Da tempo cerco in libreria un libro che abbia un perfetto equilibrio fra testo e immagini. I libri d’arte tendono a essere noiosissime monografie con una sequenza infinita e didascalica di quadri appena commentati. I libri strategicamente venduti come “memoir” sono invece autobiografie compiaciute piene di dettagli irrilevanti in cui l’elemento visivo consiste in qualche foto dell’infanzia che sarebbe opportuno tenere nei cassetti. In questa no man’s land in cui vagavo da tempo, pensavo di creare qualcosa di unico, con testi asciutti, senza fronzoli (“I want every sentence to be unskippable” diceva Mark Leyner) e con un tripudio di immagini che mandasse in estasi il lettore, come in Space Odissey di Stanley Kubrick che rivedo in continuazione. Sono stato fortunato ad avere come compagni di avventura in questo Dizionario Gonzo amici storici come Robert Saywitz che stravede come me per Hunter Thompson, Chuck Klosterman, Ben Harper e che quindi sapeva esattamente che copertina e quarta creare. “Design something Gonzo, Robbie”. “I got it Carlos, no need to ask twice”. Stefano Graziani, fotografo pieno di talento che ho avuto la fortuna di conoscere pochi anni fa a Trieste in occasione di un premio in memoria di Bobi Bazlen (tutto torna), viene come Basilico dall’architettura. È uno preparato, riflessivo, di poche parole, che cura in modo maniacale (kubrickiano oserei dire) le sue opere. Mi ha dato filo da torcere perché ama i libri ancor più “ascetici”, in cui comandano le foto, nude e crude, senza accompagnamenti grafici. Ma come sostiene Robert, “Gonzo is not a photography book, it’s a literary trip”. A cucire il tutto il genio dell’editore Aldo Tanchis, allievo atipico di Bruno Munari, che ha mediato fra le esigenze di ciascuno, fedele al suo sogno di realizzare solo libri eccentrici. Tra le mille idee che ha disseminato in Dizionario Gonzo, l’indice nomadico, il formato quadrato e le prove d’artista a fine libro meritano da sole una standing ovation. Per chiudere, i libri per me sono un rifugio dalla noia, dalla routine e una fonte costante di eccitazione. Dal vivo li racconto ancora meglio, fidati.

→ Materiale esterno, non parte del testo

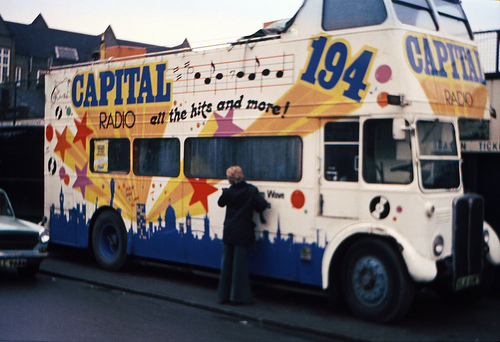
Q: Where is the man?
A: By the bus.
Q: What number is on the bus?
A: 194.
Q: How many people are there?
A: 1.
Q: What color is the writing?
A: Blue and yellow.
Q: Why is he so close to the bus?
A: Looking at it.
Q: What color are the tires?
A: Black.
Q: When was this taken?
A: During the day.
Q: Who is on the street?
A: The man.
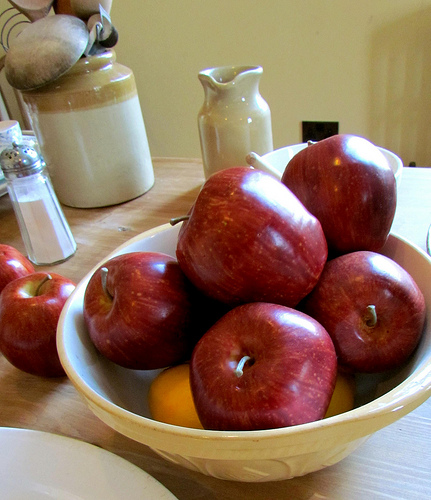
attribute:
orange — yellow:
[153, 359, 204, 432]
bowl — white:
[50, 209, 428, 484]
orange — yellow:
[320, 369, 354, 419]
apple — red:
[279, 133, 399, 259]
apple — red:
[168, 165, 325, 311]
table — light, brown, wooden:
[2, 155, 429, 500]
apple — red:
[82, 252, 200, 370]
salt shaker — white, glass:
[0, 145, 77, 266]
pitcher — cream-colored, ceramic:
[196, 65, 275, 180]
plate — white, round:
[1, 428, 185, 500]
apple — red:
[190, 302, 336, 431]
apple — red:
[307, 251, 427, 372]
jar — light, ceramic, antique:
[12, 47, 156, 209]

Il libro a cui sei più affezionato e l’autore che stimi di più – e perché?
Ne ho tantissimi, ma leggo e rileggo (come dice il buon Matzneff) París no se acaba nunca di Vila-Matas, Los detectives salvajes di Roberto Bolaño, La vie mode d’emploi di Georges Perec. Sono libri che traboccano di letture, rimandano continuamente ad altri libri, è un gioco in fondo alla base del mio Dizionario Gonzo, che un amico americano ieri ha definito “a book about books”.

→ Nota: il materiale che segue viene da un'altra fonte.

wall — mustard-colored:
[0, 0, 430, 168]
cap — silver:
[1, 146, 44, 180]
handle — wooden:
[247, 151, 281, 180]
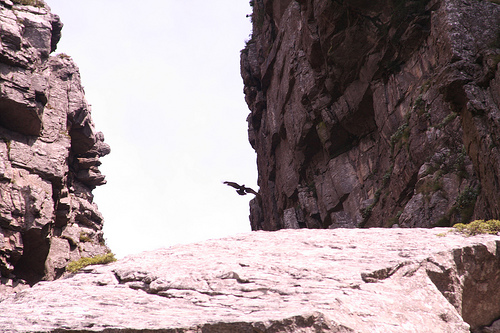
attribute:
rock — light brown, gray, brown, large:
[0, 228, 498, 331]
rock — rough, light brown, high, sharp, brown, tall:
[0, 1, 110, 289]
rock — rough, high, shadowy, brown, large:
[238, 0, 499, 231]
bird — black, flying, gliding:
[223, 181, 256, 197]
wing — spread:
[224, 181, 240, 191]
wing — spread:
[244, 187, 257, 196]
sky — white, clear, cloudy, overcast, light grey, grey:
[47, 0, 253, 257]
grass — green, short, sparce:
[455, 218, 499, 237]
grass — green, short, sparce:
[66, 251, 117, 274]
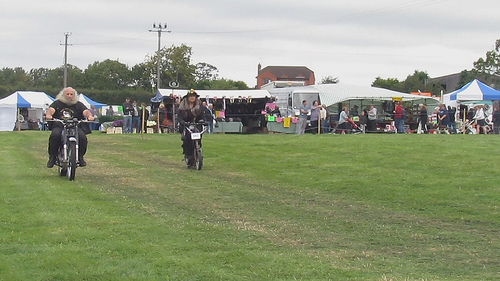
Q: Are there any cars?
A: No, there are no cars.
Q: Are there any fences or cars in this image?
A: No, there are no cars or fences.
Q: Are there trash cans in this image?
A: No, there are no trash cans.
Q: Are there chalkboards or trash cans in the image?
A: No, there are no trash cans or chalkboards.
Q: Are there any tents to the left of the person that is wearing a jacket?
A: Yes, there is a tent to the left of the person.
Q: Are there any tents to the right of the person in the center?
A: No, the tent is to the left of the person.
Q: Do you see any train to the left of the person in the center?
A: No, there is a tent to the left of the person.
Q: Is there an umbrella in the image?
A: Yes, there is an umbrella.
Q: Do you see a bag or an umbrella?
A: Yes, there is an umbrella.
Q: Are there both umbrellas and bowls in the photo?
A: No, there is an umbrella but no bowls.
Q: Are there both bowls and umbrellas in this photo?
A: No, there is an umbrella but no bowls.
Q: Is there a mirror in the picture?
A: No, there are no mirrors.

Il libro di cui avresti voluto scrivere ma che hai omesso dal tuo Dizionario Gonzo – e perché?
Scelgo i libri in base al mio stato d’animo, alla voglia di nostalgia che spesso mi assale. Mi piacerebbe prima o poi parlare di Historias del Kronen, che uscì in Spagna nel 1994, il racconto di una gioventù sbandata, un Less than Zero in versione iberica. Mi riporta agli anni della spensieratezza, della mia movida madrileña.
Il libro che ti ha cambiato la vita – e l’incontro che ti ha smobilitato la vita.
Devo dire che i libri continuano a cambiarmi la vita, se pensi che Umbral, Ribeyro e Matzneff che cito in Gonzo sono scoperte degli ultimi cinque anni. Quanto agli incontri della vita, è un sogno per me aver conosciuto di persona Mughini, Isotta, Solinas. Dizionario Sentimentale, La Virtù dell’Elefante, Compagni di Solitudine sono i miei livres de chevet.
Leghi i libri ai luoghi. A che luogo sei più legato?
El barrio de Salamanca a Madrid, la via del Teatro Valle a Roma. Ne parlo in Gonzo.
Il tuo, mi pare, è anche un gesto ribelle a certo conformismo librario attuale. Come giudichi la cultura italiana, oggi?
Il problema non è la diffusione della cultura, è l’assenza di coraggio degli editori. “Sai, il tuo è un libro eccentrico, e poi sei troppo giovane. E le immagini, costano troppo”. Per la gran parte degli editori dovresti scrivere a 80 anni o quando sei sul punto di schiattare. Non a caso nella originaria prefazione avevo scritto che “Dizionario Gonzo è il primo libro postumo di un autore in vita”.
L’ultimo libro che hai comprato: qual è? perché?
Ho ordinato ieri l’autobiografia di Jeff Tweedy dei Wilco. Ho nostalgia di Chicago.